I had a great conversation this week about one of my earlier posts on creating effective and predictive project schedules. It appears this subject is one of the common topics used in the maturity models being utilized these days. So I thought I would give another perspective on creating a good project schedule.
Project schedules are essential tools to manage a project effectively – and when constructed correctly they also provide a predictive view of that schedule. Creating a schedule requires the PM to breakdown tasks into manageable parts, establish relationships among tasks, ensure that deadlines can be met, and assign sufficient resources to tasks. Here are some guidelines about project plan schedules from authoritative project management sources.
According to the Project Management Institute (PMI) in the accepted Body of Knowledge for Project management (PMBOK)
Project plan development uses the outputs of the other planning processes, including strategic planning, to create a consistent, coherent document that can be used to guide both project execution and project control. This process is almost always iterated several times. (PMBOK 4.1.3, pg. 44)
The PMBOK further states:
The project plan is a document or collection of documents that should be expected to change over time as more information becomes available about the project. (IBID)
Also, according to the Software Engineering Institute’s (SEI) Capability Maturity Model® Integration (CMMI), Version 1.1, Project Management is a key part of the maturity process and has two key areas for project plans considered areas for achieving the higher levels of maturity:
- Project Planning – Goal 1: Establishing Estimates, Goal 2: Developing a project plan.
- Project Monitoring and Control – Goal 1: Monitoring the Project against Plan
To create a Project Plan schedule that meets all of the standards of a mature project schedule, both as defined in the PMBOK, the CMMI v1.1, and as widely accepted by Professional, certified project managers, should contain at a minimum these 10 items:
- Sufficient level of detail (Work breakdown and task sizes)
- Defined resources (Named)
- A complete network of dependencies (Adequate hard logic)
- Specific assignments (Resources against tasks)
- Sufficient use of milestones (Includes all Deliverables)
- Plan baselines (A static copy of the “plan” against which measures can be taken)
- Few constraints on tasks (Constraints are fixed and not predictive – like “Must finish on”)
- Actual work being recorded in the plans ( Actual work done on a period by period basis)
- Accurate metrics being calculated (Earned Value)
- Integration of all project schedules to provide a dynamic forecast and predictive outcome of impacts (“Workplans” or tasks for each team which form the complete schedule)

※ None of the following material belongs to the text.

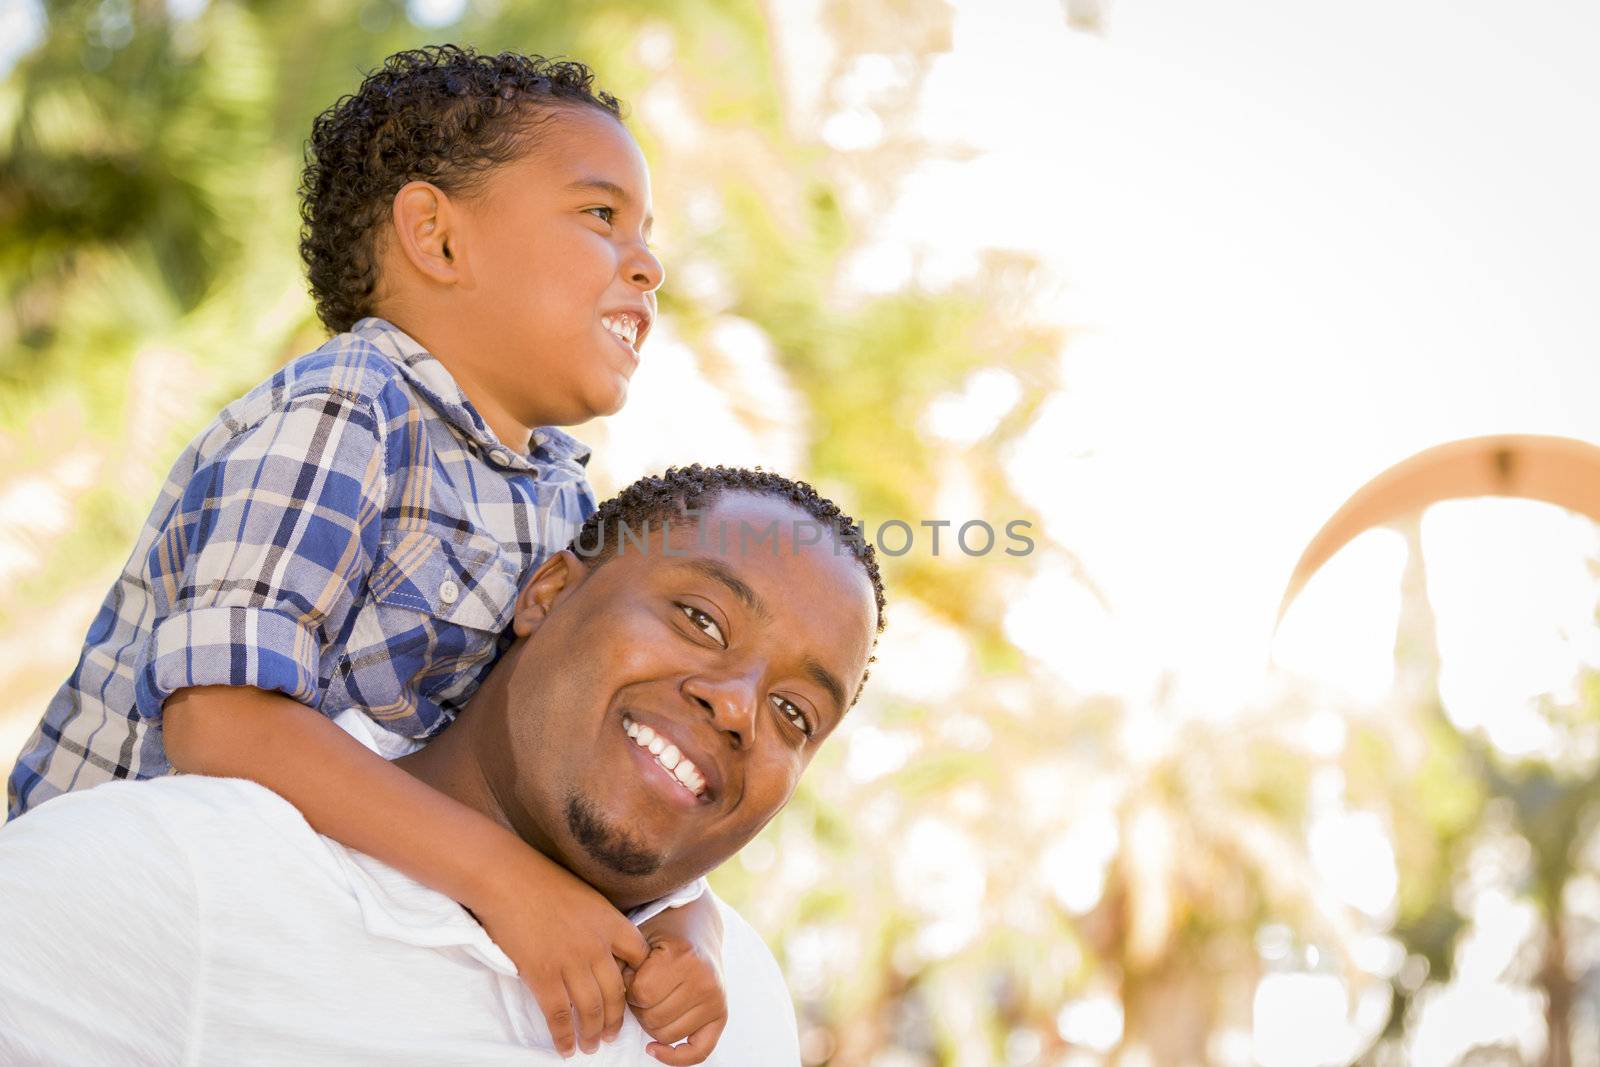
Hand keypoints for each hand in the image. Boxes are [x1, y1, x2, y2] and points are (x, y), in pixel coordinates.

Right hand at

SEI summarized the use of project plans as:
“A project’s documented plan is the basis for monitoring activities, communicating status, and taking corrective action. Progress is primarily determined by comparing actual work product and task attributes, effort, cost, and schedule to the plan at prescribed milestones or control levels within the project schedule or work breakdown structure. Appropriate visibility enables timely corrective action to be taken when performance deviates significantly from the plan. A deviation is significant if, when left unresolved, it precludes the project from meeting its objectives.” (CMMI V1.1, pg 219)
One other bit of advice about schedules based on my observations and experience:
A dangerous time in the life of a project is in the middle of the schedule. After the excitement of beginning the project and before the end of project—everything has to be done by when?—there is the sometimes abandoned middle. In the middle of a complex project execution, it is easy to assume that “there is plenty of time left”. One forgets the logic and experience used to build the original schedule. Remember that a project schedule is not a “wall chart” to be placed on the wall and admired!
Bad idea! Bad practice!
Project managers need the discipline to monitor schedule and plan compliance every week. During project execution, project schedules should be monitored by actual work recorded against the plan. This means tracking time against tasks. This allows metrics to be used in the project processes necessary on large projects. Using staff estimates of percentage complete rather than actual work performed and estimates to complete, is not an accurate method of monitoring progress on a large, multi-project program. Additionally, without documented, supportable statistics, managers have no credible evidence to support resource demands during the execution of the project.
Following these basic principles gives you a better than average chance that your project schedule is a useful, predictive schedule and not just a static wall chart.
March 16, 2010 at 3:19 am
Plan is always a key resource for any industry, all business and individuals plan their work but do not call it plan.
Anyways nice written, just want to share that activity scheduling is most painful part of project plan.
April 9, 2010 at 7:53 pm
This is just one effective way on project management. Good article.